Repeat the lines below exactly as written, please, from the line with "- **数据一致性**：第一种就是文件的比较，经常可以在各种软件下载的地方都会提供该文件的 Hash" to the line with "- **身份验证**：前面提到密码学 Hash", both lines included, and no others.
Top of Study material
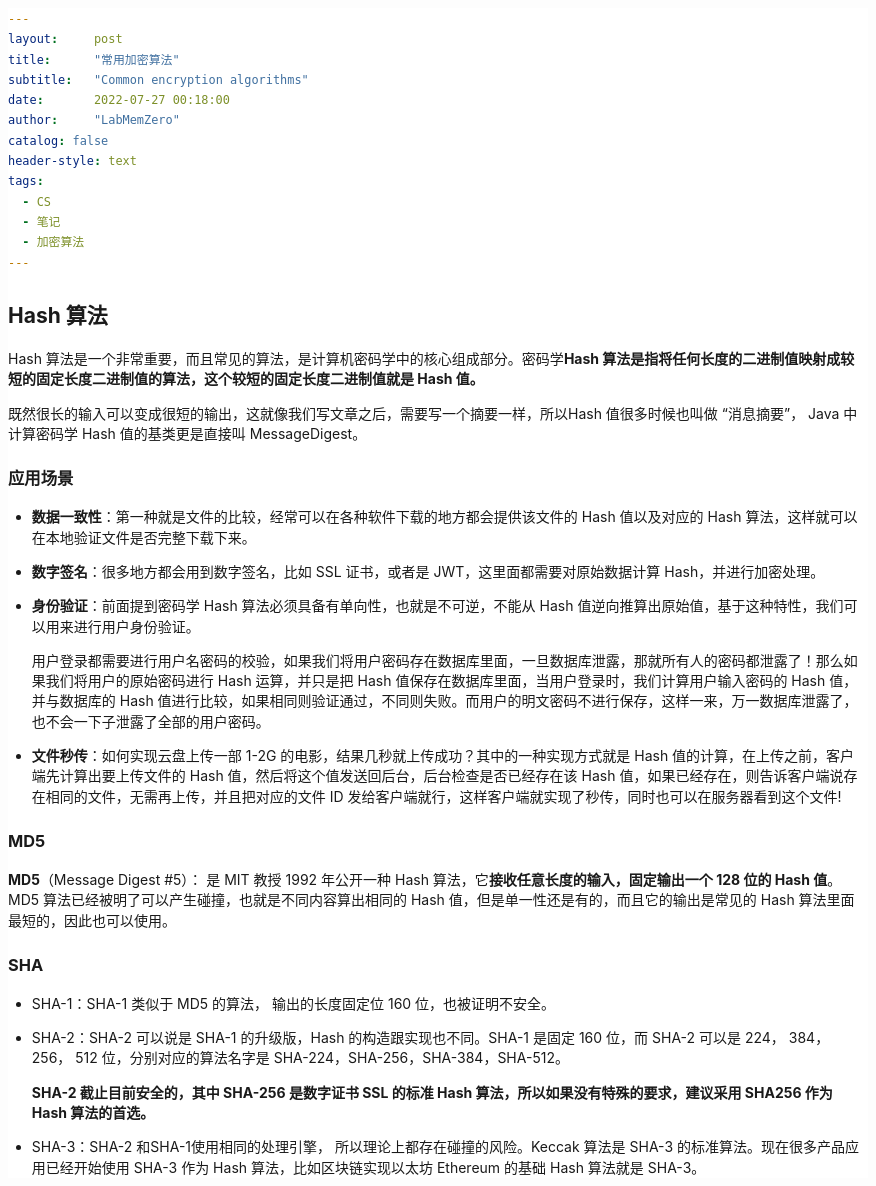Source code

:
 ```yaml
---
layout:     post
title:      "常用加密算法"
subtitle:   "Common encryption algorithms"
date:       2022-07-27 00:18:00
author:     "LabMemZero"
catalog: false
header-style: text
tags:
  - CS
  - 笔记
  - 加密算法
---
```


## Hash 算法

Hash 算法是一个非常重要，而且常见的算法，是计算机密码学中的核心组成部分。密码学**Hash 算法是指将任何长度的二进制值映射成较短的固定长度二进制值的算法，这个较短的固定长度二进制值就是 Hash 值。**

既然很长的输入可以变成很短的输出，这就像我们写文章之后，需要写一个摘要一样，所以Hash 值很多时候也叫做 “消息摘要”， Java 中计算密码学 Hash 值的基类更是直接叫  MessageDigest。

### 应用场景

- **数据一致性**：第一种就是文件的比较，经常可以在各种软件下载的地方都会提供该文件的 Hash 值以及对应的 Hash 算法，这样就可以在本地验证文件是否完整下载下来。

- **数字签名**：很多地方都会用到数字签名，比如 SSL 证书，或者是 JWT，这里面都需要对原始数据计算 Hash，并进行加密处理。

- **身份验证**：前面提到密码学 Hash 算法必须具备有单向性，也就是不可逆，不能从 Hash 值逆向推算出原始值，基于这种特性，我们可以用来进行用户身份验证。

  用户登录都需要进行用户名密码的校验，如果我们将用户密码存在数据库里面，一旦数据库泄露，那就所有人的密码都泄露了！那么如果我们将用户的原始密码进行 Hash 运算，并只是把 Hash 值保存在数据库里面，当用户登录时，我们计算用户输入密码的 Hash 值，并与数据库的 Hash 值进行比较，如果相同则验证通过，不同则失败。而用户的明文密码不进行保存，这样一来，万一数据库泄露了，也不会一下子泄露了全部的用户密码。

- **文件秒传**：如何实现云盘上传一部 1-2G 的电影，结果几秒就上传成功？其中的一种实现方式就是 Hash 值的计算，在上传之前，客户端先计算出要上传文件的 Hash 值，然后将这个值发送回后台，后台检查是否已经存在该 Hash 值，如果已经存在，则告诉客户端说存在相同的文件，无需再上传，并且把对应的文件 ID 发给客户端就行，这样客户端就实现了秒传，同时也可以在服务器看到这个文件!

### MD5

**MD5**（Message Digest #5）： 是 MIT 教授 1992 年公开一种 Hash 算法，它**接收任意长度的输入，固定输出一个 128 位的 Hash 值**。MD5 算法已经被明了可以产生碰撞，也就是不同内容算出相同的 Hash 值，但是单一性还是有的，而且它的输出是常见的 Hash 算法里面最短的，因此也可以使用。

### SHA

- SHA-1：SHA-1 类似于 MD5 的算法， 输出的长度固定位 160 位，也被证明不安全。

- SHA-2：SHA-2 可以说是 SHA-1 的升级版，Hash 的构造跟实现也不同。SHA-1 是固定 160 位，而 SHA-2 可以是 224， 384， 256， 512 位，分别对应的算法名字是  SHA-224，SHA-256，SHA-384，SHA-512。

  **SHA-2 截止目前安全的，其中 SHA-256 是数字证书 SSL 的标准 Hash 算法，所以如果没有特殊的要求，建议采用 SHA256 作为 Hash 算法的首选。**

- SHA-3：SHA-2 和SHA-1使用相同的处理引擎， 所以理论上都存在碰撞的风险。Keccak 算法是 SHA-3 的标准算法。现在很多产品应用已经开始使用 SHA-3 作为 Hash 算法，比如区块链实现以太坊 Ethereum 的基础 Hash 算法就是 SHA-3。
Bottom of Study material
> [Result]:
- **数据一致性**：第一种就是文件的比较，经常可以在各种软件下载的地方都会提供该文件的 Hash 值以及对应的 Hash 算法，这样就可以在本地验证文件是否完整下载下来。

- **数字签名**：很多地方都会用到数字签名，比如 SSL 证书，或者是 JWT，这里面都需要对原始数据计算 Hash，并进行加密处理。

- **身份验证**：前面提到密码学 Hash 算法必须具备有单向性，也就是不可逆，不能从 Hash 值逆向推算出原始值，基于这种特性，我们可以用来进行用户身份验证。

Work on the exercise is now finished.